REQUIRED WORK: Determine how many lines in the listing below include "information", and answer with only that number.
PROVIDED DATA below:
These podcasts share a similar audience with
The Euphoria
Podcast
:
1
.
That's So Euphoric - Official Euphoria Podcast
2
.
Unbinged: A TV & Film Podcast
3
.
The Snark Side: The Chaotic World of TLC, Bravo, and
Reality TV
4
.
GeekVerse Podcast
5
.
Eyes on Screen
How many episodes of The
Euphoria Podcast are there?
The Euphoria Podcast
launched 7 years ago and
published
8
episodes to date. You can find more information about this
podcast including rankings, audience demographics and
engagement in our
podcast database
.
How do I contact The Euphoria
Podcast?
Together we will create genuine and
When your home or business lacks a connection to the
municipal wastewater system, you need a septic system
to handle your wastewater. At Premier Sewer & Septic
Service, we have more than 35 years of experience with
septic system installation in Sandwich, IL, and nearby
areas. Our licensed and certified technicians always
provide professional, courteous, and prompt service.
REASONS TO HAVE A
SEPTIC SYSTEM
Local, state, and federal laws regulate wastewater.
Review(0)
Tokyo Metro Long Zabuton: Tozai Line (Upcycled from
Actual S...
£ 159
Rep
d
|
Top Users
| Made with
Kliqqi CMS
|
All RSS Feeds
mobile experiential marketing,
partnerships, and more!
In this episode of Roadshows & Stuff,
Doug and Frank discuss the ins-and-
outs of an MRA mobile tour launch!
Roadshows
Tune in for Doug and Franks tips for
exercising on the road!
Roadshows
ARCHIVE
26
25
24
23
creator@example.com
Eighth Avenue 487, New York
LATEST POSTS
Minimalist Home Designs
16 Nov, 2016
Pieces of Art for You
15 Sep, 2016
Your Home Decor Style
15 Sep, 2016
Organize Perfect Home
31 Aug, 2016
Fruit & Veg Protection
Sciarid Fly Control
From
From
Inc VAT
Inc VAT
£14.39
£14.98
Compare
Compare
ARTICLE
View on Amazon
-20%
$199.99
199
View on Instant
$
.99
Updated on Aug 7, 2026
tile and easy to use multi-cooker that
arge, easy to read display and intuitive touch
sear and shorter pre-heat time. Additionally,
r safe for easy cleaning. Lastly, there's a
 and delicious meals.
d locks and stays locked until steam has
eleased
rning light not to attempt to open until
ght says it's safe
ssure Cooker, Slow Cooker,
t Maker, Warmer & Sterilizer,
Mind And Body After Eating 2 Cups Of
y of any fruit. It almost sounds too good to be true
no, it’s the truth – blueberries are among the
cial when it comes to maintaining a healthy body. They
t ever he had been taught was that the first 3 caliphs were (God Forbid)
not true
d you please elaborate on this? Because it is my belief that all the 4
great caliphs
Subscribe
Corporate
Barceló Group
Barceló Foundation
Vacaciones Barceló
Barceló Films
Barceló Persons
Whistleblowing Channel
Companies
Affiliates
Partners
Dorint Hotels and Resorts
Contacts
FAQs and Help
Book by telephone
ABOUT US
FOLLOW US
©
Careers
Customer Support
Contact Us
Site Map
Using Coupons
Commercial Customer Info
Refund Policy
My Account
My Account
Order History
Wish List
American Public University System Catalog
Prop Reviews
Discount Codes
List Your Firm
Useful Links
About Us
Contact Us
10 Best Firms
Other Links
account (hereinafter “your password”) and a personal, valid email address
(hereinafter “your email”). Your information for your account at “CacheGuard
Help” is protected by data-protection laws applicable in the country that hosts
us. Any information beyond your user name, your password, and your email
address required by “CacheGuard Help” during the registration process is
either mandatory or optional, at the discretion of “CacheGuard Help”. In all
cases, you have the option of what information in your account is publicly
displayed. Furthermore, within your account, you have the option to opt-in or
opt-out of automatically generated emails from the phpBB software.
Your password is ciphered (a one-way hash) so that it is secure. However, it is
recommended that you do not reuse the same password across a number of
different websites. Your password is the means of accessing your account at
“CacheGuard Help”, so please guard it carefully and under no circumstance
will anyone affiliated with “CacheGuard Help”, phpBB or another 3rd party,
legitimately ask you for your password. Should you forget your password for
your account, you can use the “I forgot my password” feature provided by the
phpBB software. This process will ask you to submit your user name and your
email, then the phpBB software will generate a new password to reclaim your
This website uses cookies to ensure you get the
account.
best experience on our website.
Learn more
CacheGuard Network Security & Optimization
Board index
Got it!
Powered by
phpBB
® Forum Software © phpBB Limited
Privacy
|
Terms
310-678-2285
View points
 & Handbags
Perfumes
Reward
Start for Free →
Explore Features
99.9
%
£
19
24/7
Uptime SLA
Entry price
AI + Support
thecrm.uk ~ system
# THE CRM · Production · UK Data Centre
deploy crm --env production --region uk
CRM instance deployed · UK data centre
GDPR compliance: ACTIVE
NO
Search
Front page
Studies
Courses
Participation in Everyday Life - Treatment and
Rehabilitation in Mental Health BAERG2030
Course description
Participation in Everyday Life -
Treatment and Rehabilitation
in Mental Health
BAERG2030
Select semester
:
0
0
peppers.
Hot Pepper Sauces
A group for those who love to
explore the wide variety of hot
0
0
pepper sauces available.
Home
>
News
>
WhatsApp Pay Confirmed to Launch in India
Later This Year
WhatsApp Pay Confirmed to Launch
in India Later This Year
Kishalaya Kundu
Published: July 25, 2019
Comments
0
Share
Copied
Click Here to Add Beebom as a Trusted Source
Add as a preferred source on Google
End of PROVIDED DATA.
RESPONSE TO THIS EXERCISE: 4